Single by Birds of Tokyo

from the EP This Fire
- Released: 5 October 2012
- Recorded: 2012
- Genre: Alternative rock
- Length: 4:52
- Label: Birds of Tokyo, EMI Records
- Songwriters: Ian Kenny, Adam Spark, Ian Berney, Glenn Sarangapany, Adam Weston
- Producer: Dave Cooley

Birds of Tokyo singles chronology
| "Circles" (2011) | "This Fire" (2012) | "Lanterns" (2013) |

Music video
- "This Fire" on YouTube

= This Fire (Birds of Tokyo song) =

"This Fire" is a song written and recorded by Australian alternative rock band Birds of Tokyo. It was included on their third extended play (EP) of the same name and for their fourth studio album, March Fires (2013). The song appears as the second track on the album. The Single artwork is by Leif Podhajsky.

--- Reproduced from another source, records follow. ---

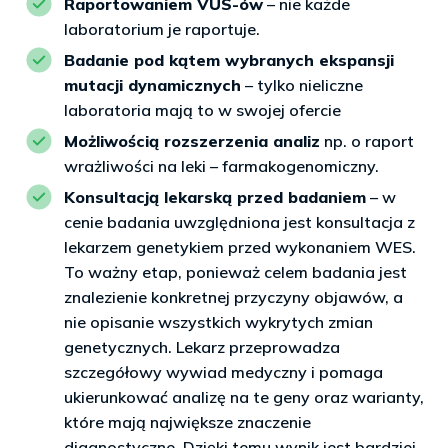
Raportowaniem VUS-ów
– nie każde
laboratorium je raportuje.
Badanie pod kątem wybranych ekspansji
mutacji dynamicznych
– tylko nieliczne
laboratoria mają to w swojej ofercie
Możliwością rozszerzenia analiz
np. o raport
wrażliwości na leki – farmakogenomiczny.
Konsultacją lekarską przed badaniem
– w
cenie badania uwzględniona jest konsultacja z
lekarzem genetykiem przed wykonaniem WES.
To ważny etap, ponieważ celem badania jest
znalezienie konkretnej przyczyny objawów, a
nie opisanie wszystkich wykrytych zmian
genetycznych. Lekarz przeprowadza
szczegółowy wywiad medyczny i pomaga
ukierunkować analizę na te geny oraz warianty,
które mają największe znaczenie
diagnostyczne. Dzięki temu wynik jest bardziej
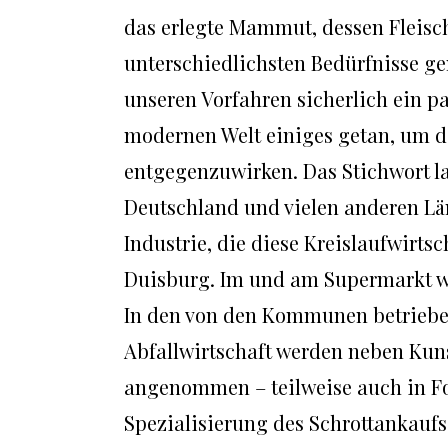
das erlegte Mammut, dessen Fleisch,
unterschiedlichsten Bedürfnisse g
unseren Vorfahren sicherlich ein p
modernen Welt einiges getan, um 
entgegenzuwirken. Das Stichwort lau
Deutschland und vielen anderen Län
Industrie, die diese Kreislaufwirts
Duisburg. Im und am Supermarkt we
In den von den Kommunen betrieben
Abfallwirtschaft werden neben Kuns
angenommen – teilweise auch in F
Spezialisierung des Schrottankauf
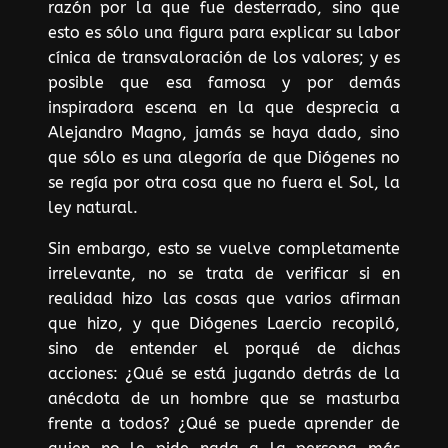
razón por la que fue desterrado, sino que
esto es sólo una figura para explicar su labor
cínica de transvaloración de los valores; y es
posible que esa famosa y por demás
inspiradora escena en la que desprecia a
Alejandro Magno, jamás se haya dado, sino
que sólo es una alegoría de que Diógenes no
se regía por otra cosa que no fuera el Sol, la
ley natural.
Sin embargo, esto se vuelve completamente
irrelevante, no se trata de verificar si en
realidad hizo las cosas que varios afirman
que hizo, y que Diógenes Laercio recopiló,
sino de entender el porqué de dichas
acciones: ¿Qué se está jugando detrás de la
anécdota de un hombre que se masturba
frente a todos? ¿Qué se puede aprender de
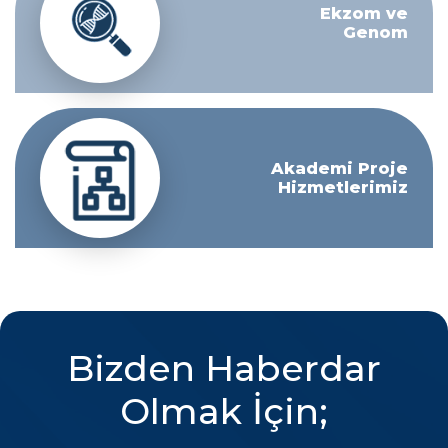
Ekzom ve
Genom
Akademi Proje
Hizmetlerimiz
Bizden Haberdar
Olmak İçin;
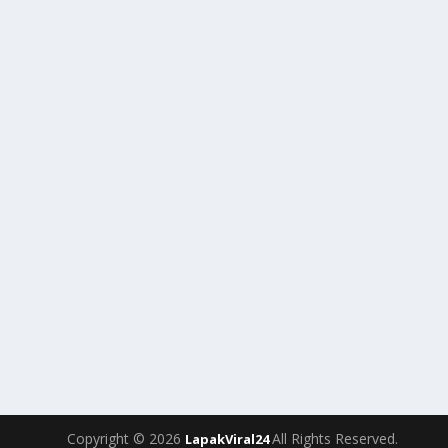
Copyright © 2026
All Rights Reserved.
LapakViral24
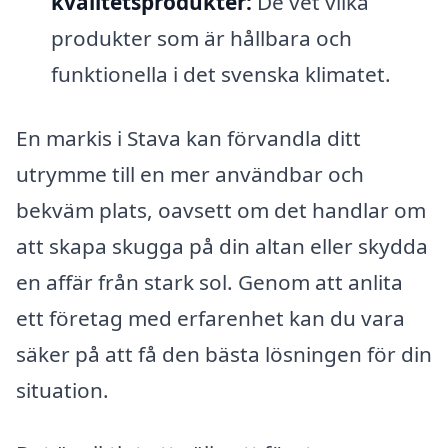
kvalitetsprodukter:
De vet vilka
produkter som är hållbara och
funktionella i det svenska klimatet.
En markis i Stava kan förvandla ditt
utrymme till en mer användbar och
bekväm plats, oavsett om det handlar om
att skapa skugga på din altan eller skydda
en affär från stark sol. Genom att anlita
ett företag med erfarenhet kan du vara
säker på att få den bästa lösningen för din
situation.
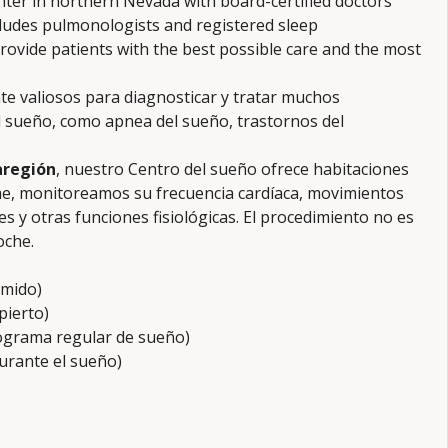
enter in northern Nevada with board-certified doctors
ncludes pulmonologists and registered sleep
provide patients with the best possible care and the most
 valiosos para diagnosticar y tratar muchos
el sueño, como apnea del sueño, trastornos del
aregión
, nuestro Centro del sueño ofrece habitaciones
me, monitoreamos su frecuencia cardíaca, movimientos
es y otras funciones fisiológicas. El procedimiento no es
oche.
rmido)
pierto)
ograma regular de sueño)
urante el sueño)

The song came in at number 51 on the Triple J Hottest 100, 2012. Sales towards "This Fire" counted towards the EP which peaked at number 32 and was certified gold in 2013.

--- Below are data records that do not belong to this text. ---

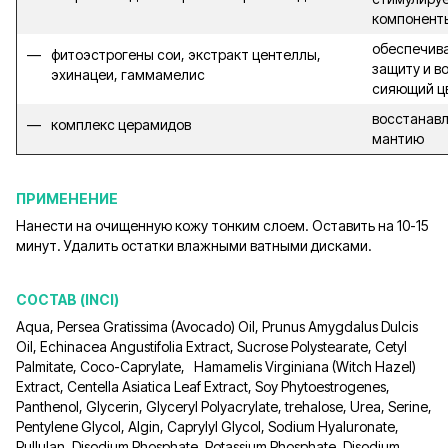
компонент
обеспечив
фитоэстрогены сои, экстракт центеллы,
защиту и в
эхинацеи, гаммамелис
сияющий ц
восстанав
комплекс церамидов
мантию
ПРИМЕНЕНИЕ
Нанести на очищенную кожу тонким слоем. Оставить на 10-15
минут. Удалить остатки влажными ватными дисками.
СОСТАВ (INCI)
Aqua, Рersea Gratissima (Avocado) Oil, Prunus Amygdalus Dulcis
Oil, Echinacea Angustifolia Extract, Sucrose Polystearate, Cetyl
Palmitate, Coco-Caprylate, Hamamelis Virginiana (Witch Hazel)
Extract, Centella Asiatica Leaf Extract, Soy Phytoestrogenes,
Panthenol, Glycerin, Glyceryl Polyacrylate, trehalose, Urea, Serine,
Pentylene Glycol, Algin, Caprylyl Glycol, Sodium Hyaluronate,
Pullulan, Disodium Phosphate, Potassium Phosphate, Disodium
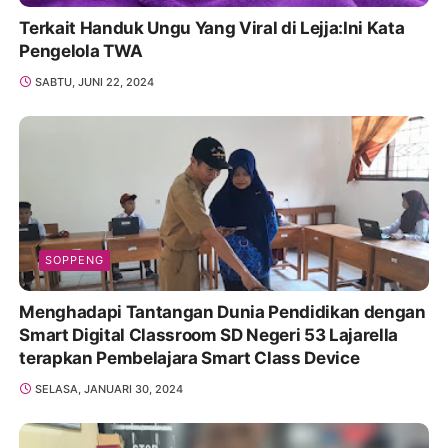
Terkait Handuk Ungu Yang Viral di Lejja:Ini Kata
Pengelola TWA
SABTU, JUNI 22, 2024
SOPPENG
Menghadapi Tantangan Dunia Pendidikan dengan
Smart Digital Classroom SD Negeri 53 Lajarella
terapkan Pembelajara Smart Class Device
SELASA, JANUARI 30, 2024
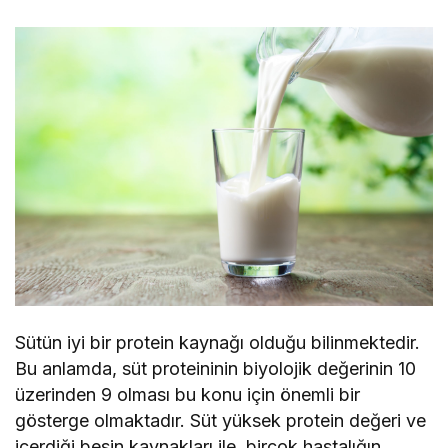
Sütün iyi bir protein kaynağı olduğu bilinmektedir.
Bu anlamda, süt proteininin biyolojik değerinin 10
üzerinden 9 olması bu konu için önemli bir
gösterge olmaktadır. Süt yüksek protein değeri ve
içerdiği besin kaynakları ile, birçok hastalığın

Band member Ian Berney said ""This Fire" was probably one of the most effortless songs I've ever been part of a writing team for. I'll never forget the night that chorus came out – imagine five guys with one acoustic guitar, singing the song at the top of their lungs and all getting super excited. I like how the lyrics assign responsibility to ourselves for the urban disasters that we’ve created. Live, it’s one of the strongest… 9 times out of 10 we play it last; it just finishes a set with such command - probably a favourite for the whole band."

==Reviews==
Jason Strange from The AU Review said; ""This Fire" is the lead single... and has Ian Kenny's trademark voice and lyrical poetry, picking up nicely from where they left off with the last record. Judging by this, they have another number one album on the way."

==Music video==
The music video for "This Fire" was directed by Kris Moyes. The video features several abstract art pieces, including buildings, landscapes, and warped bodies, all slowly catching fire. As of April 2020, the video has over 500,000 views on YouTube.

==Track listing==

Digital download
| No. | Title | Length |
|---|---|---|
| 1. | "This Fire" | 4:52 |

==Certifications==

Certifications for "This Fire"
| Region | Certification | Certified units/sales |
| Australia (ARIA) | Platinum | 70,000^{‡} |
^{‡} Sales+streaming figures based on certification alone.